Änderte der Weggang von Tommy Olsen auch den Stil der Band?



Hein: Naja, so viel haben wir uns nicht geändert, sind unserem Stil über all die Jahre hinweg eigentlich absolut treu geblieben. Vielleicht spielen wir unsere Songs heute etwas schneller, als das früher der Fall war, haben uns etwas mehr auf die Elektronik ausgerichtet, aber sonst…?




Vielleicht etwas kommerzieller geworden - seid ihr auf der Suche nach neuen Hörern, nach größerem Erfolg?



Hein: Wenn wir ein Album produzieren, denken wir eigentlich wenig daran, ob das nun erfolgreich sein wird oder nicht. Wenn ein Album wie [mju:zik] dann auch den entsprechenden Erfolg bei den Fans hat oder einzelne Videos bei Viva 2 rauf und runter gespielt werden, ist das natürlich sehr schön, aber es lässt sich nicht planen.

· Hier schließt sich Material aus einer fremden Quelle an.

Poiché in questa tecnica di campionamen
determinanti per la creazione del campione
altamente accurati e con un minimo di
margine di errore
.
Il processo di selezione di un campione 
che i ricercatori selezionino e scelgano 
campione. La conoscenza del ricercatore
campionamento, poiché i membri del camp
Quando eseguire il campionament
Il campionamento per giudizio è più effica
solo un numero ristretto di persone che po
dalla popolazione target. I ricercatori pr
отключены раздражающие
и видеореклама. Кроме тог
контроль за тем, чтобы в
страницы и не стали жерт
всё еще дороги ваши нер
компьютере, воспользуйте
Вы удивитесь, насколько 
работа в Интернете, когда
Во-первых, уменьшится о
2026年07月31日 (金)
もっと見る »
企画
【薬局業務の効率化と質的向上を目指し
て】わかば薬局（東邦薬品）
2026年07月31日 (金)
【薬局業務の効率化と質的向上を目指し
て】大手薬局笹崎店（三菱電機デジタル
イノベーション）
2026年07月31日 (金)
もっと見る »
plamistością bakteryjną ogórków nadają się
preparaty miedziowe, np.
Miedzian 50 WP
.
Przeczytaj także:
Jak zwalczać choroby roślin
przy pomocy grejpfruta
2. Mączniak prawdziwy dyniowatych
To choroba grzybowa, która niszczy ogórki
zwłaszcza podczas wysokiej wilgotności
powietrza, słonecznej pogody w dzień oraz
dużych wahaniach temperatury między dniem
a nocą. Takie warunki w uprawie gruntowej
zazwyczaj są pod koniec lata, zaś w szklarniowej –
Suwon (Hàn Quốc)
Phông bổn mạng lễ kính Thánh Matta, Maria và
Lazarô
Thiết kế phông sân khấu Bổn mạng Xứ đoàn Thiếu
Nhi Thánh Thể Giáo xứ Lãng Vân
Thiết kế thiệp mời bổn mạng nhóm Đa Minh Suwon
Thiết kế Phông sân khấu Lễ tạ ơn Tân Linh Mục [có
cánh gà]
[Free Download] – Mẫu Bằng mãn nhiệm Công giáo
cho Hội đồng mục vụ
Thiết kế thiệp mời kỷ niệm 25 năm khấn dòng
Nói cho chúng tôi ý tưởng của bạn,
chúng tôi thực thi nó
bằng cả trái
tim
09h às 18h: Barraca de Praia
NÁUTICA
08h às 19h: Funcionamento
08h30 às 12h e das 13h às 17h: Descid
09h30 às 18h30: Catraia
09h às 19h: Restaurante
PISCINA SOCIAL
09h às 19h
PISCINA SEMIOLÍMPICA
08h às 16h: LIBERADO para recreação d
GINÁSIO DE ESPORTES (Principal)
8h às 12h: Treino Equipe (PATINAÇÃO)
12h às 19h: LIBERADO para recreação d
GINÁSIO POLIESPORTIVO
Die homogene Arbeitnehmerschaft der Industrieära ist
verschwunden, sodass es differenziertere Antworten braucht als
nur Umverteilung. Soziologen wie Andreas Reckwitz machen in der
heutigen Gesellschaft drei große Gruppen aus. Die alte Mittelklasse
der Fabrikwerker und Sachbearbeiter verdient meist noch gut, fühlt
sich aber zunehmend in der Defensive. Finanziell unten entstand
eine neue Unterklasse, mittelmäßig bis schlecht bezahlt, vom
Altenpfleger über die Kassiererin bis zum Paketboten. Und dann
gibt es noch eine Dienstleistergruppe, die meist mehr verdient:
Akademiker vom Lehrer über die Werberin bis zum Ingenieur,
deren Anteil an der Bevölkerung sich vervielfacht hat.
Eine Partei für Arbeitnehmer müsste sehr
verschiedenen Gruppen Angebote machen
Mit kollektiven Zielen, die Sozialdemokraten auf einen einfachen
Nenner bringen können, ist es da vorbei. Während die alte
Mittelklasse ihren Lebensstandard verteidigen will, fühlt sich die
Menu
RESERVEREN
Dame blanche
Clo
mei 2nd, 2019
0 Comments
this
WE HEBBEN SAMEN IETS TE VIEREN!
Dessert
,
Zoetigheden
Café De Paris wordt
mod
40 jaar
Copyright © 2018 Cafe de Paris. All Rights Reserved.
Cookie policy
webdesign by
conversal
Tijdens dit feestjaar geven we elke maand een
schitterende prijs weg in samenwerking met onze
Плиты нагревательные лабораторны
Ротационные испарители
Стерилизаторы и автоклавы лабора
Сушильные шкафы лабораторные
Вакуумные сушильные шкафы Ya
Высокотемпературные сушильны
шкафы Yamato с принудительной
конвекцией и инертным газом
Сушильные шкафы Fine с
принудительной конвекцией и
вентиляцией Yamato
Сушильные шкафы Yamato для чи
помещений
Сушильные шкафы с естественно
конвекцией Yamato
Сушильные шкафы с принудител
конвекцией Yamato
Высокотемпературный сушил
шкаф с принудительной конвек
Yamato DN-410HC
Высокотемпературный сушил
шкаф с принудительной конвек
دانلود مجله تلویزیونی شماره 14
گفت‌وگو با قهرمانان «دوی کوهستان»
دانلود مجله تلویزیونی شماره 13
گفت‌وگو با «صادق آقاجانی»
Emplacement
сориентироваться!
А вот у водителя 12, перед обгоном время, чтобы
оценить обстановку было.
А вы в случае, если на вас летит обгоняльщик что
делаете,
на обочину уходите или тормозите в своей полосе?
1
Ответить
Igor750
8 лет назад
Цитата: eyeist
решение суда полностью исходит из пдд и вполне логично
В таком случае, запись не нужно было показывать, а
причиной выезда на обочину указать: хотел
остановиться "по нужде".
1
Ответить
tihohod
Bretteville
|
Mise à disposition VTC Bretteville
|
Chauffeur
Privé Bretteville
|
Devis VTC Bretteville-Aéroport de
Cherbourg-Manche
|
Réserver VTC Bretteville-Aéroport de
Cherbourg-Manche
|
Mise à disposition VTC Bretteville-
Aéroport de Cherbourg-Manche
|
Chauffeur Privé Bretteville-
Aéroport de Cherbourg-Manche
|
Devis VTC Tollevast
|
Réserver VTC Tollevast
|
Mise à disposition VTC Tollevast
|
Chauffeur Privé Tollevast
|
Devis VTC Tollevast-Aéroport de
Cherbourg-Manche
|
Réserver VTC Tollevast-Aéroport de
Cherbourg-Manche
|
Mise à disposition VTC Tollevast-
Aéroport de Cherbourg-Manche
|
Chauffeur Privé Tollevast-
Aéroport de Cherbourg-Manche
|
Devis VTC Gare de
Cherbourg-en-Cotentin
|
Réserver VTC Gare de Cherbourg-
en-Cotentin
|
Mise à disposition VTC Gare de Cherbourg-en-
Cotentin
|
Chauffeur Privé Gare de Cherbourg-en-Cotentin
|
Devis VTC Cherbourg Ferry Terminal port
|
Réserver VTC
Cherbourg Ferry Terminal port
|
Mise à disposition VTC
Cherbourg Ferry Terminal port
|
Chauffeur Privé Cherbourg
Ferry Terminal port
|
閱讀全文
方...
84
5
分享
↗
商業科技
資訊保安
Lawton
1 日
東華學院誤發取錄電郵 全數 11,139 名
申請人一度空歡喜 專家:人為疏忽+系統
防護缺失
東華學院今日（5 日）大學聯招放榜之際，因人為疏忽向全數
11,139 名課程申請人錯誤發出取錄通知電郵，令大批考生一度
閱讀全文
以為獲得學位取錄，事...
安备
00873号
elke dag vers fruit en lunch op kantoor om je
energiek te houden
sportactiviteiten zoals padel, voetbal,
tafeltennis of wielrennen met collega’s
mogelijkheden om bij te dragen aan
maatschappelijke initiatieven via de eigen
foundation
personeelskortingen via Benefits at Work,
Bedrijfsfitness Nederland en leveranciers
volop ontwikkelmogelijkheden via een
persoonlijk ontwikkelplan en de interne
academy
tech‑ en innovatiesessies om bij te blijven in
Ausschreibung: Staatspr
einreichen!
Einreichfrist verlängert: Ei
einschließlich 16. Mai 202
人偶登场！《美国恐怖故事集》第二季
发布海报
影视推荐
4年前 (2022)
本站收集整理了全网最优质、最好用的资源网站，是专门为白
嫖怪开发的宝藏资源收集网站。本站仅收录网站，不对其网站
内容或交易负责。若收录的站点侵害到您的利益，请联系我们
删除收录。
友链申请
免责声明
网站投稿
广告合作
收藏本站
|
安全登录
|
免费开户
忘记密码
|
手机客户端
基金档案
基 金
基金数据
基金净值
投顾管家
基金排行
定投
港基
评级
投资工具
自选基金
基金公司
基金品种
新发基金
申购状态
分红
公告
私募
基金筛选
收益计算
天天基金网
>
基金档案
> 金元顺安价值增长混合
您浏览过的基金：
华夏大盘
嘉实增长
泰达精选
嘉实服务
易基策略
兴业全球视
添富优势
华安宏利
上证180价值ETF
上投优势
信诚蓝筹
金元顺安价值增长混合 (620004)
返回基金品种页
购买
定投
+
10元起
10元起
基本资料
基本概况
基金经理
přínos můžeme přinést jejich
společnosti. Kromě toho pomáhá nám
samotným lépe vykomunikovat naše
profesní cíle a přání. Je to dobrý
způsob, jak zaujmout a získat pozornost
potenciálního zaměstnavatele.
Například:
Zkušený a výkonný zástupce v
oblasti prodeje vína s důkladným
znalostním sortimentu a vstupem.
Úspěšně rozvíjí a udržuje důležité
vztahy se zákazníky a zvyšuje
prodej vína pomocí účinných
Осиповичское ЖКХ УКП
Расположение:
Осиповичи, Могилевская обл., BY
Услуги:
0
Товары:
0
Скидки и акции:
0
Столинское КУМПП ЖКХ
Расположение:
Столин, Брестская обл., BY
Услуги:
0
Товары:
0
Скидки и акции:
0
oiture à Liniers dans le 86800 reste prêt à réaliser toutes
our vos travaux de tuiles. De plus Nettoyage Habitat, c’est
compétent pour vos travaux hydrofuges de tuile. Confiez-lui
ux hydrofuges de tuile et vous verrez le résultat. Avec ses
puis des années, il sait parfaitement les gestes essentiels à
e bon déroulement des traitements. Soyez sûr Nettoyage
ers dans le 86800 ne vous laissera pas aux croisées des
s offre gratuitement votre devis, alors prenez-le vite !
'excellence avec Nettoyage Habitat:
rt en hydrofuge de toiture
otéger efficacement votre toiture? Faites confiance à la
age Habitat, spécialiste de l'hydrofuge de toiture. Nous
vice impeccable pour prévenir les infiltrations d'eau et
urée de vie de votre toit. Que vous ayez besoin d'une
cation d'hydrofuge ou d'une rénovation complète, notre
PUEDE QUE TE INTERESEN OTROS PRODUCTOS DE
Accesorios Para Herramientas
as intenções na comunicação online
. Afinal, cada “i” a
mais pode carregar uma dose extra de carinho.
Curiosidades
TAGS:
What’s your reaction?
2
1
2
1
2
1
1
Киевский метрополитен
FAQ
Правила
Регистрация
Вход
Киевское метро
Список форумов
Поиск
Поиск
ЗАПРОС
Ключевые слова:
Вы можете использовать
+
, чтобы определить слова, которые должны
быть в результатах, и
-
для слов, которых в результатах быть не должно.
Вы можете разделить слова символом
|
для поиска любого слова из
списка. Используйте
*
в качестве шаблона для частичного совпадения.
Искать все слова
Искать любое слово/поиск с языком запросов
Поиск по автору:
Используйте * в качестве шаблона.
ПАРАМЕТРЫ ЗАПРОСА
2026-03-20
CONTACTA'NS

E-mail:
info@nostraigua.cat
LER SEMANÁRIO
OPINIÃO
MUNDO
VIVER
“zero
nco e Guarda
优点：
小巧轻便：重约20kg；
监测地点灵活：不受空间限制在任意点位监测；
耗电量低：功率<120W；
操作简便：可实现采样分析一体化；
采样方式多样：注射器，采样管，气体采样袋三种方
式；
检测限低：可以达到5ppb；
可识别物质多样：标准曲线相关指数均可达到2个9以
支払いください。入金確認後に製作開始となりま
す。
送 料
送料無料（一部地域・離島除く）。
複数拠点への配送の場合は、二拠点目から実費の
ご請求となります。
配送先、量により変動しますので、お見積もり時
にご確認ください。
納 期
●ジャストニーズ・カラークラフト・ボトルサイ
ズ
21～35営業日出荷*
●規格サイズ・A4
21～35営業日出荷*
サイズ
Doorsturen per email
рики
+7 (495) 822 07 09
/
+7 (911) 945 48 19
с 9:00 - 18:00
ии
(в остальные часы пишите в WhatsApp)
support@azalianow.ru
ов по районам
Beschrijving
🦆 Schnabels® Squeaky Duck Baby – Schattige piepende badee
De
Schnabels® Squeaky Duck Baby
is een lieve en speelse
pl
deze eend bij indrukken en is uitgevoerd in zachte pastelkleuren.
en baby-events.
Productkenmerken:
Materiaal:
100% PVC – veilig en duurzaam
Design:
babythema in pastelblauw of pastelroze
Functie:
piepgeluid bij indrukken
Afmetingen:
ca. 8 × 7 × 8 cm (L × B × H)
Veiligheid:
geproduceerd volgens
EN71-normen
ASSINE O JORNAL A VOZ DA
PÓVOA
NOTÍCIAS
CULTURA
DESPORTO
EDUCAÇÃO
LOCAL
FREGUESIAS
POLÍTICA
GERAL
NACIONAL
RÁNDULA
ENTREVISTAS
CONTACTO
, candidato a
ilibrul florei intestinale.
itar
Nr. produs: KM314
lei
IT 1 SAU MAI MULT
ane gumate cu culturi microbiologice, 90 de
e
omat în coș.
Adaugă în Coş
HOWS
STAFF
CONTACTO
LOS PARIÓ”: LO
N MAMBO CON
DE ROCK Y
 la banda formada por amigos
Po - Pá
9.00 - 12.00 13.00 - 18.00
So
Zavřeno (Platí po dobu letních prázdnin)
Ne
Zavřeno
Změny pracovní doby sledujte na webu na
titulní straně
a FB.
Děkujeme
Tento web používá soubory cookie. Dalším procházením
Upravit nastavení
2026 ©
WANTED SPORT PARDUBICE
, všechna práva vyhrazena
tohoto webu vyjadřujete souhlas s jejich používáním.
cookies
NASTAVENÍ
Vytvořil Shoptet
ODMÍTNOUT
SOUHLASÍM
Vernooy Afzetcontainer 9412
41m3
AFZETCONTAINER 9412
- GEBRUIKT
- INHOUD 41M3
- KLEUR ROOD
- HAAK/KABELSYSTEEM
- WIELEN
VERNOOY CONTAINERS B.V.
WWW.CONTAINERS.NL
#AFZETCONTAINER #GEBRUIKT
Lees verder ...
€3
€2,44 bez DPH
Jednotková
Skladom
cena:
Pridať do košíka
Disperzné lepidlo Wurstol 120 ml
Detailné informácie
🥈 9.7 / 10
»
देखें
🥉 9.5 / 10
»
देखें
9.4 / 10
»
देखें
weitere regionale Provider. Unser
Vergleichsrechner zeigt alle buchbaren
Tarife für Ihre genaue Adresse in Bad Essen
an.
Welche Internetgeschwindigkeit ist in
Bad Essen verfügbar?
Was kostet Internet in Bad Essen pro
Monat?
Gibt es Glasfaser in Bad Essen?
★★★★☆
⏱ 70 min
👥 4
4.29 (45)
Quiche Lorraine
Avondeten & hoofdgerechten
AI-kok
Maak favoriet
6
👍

Vegard: Wir haben auch noch keine Ahnung, wie das neue Album "Assembly" bei den Leuten ankommen wird, dafür ist es noch zu neu.

Hein: Unbestritten ist die Band aber erfolgreicher als je zuvor, aber woran das liegt, wissen wir auch nicht - wir sind dieselben Musiker, machen die gleiche Musik wie vor fünf Jahren…




Und dieser Erfolg lässt sich dann auch auf der Tour an der Resonanz des Publikums spüren?




Vegard: Um ehrlich zu sein, bei manchen Konzerten hätten wir schon ein paar mehr Leute erwartet, vielleicht ist es draußen ja zu warm, vielleicht sitzen ja alle in der Sonne und trinken Bier, anstatt zu Konzerten zu gehen, ich weiß es nicht. Aber diejenigen, die zu den Konzerten gekommen sind, haben die Shows genossen, beispielsweise in Halle und Zwickau, da hatten wir großartige Auftritte.




Was ist das Geheimnis, dass innerhalb nur eines Jahrzehnts so viele Dark-Bands aus Skandinavien weltweit für Furore gesorgt haben, nachdem zuvor so gut wie nichts aus Norwegen, Schweden oder Finnland zu hören war - von "Abba" oder den "Leningrad Cowboys" einmal abgesehen, die ja wohl kaum zur Szene zu zählen sind?





Hein: Das hängt bestimmt mit unseren langen Wintern zusammen, vor allem bei uns in Stavanger in Nordnorwegen geht die Sonne dann kaum ein paar Stunden auf, da ist es ist wirklich lange dunkel. Wahrscheinlich ist das die beste Zeit, um depressive Musik zu schreiben. Im Winter ist es so schrecklich langweilig in Norwegen und Finnland - das einzige, was man bei uns in dieser Jahreszeit machen kann, ist, sich grenzenlos zu langweilen. Vielleicht sind wir deshalb einfach ein bisschen depressiver, als andere Leute.




Nun klingen "Theatre of Tragedy" aber alles andere als depressiv…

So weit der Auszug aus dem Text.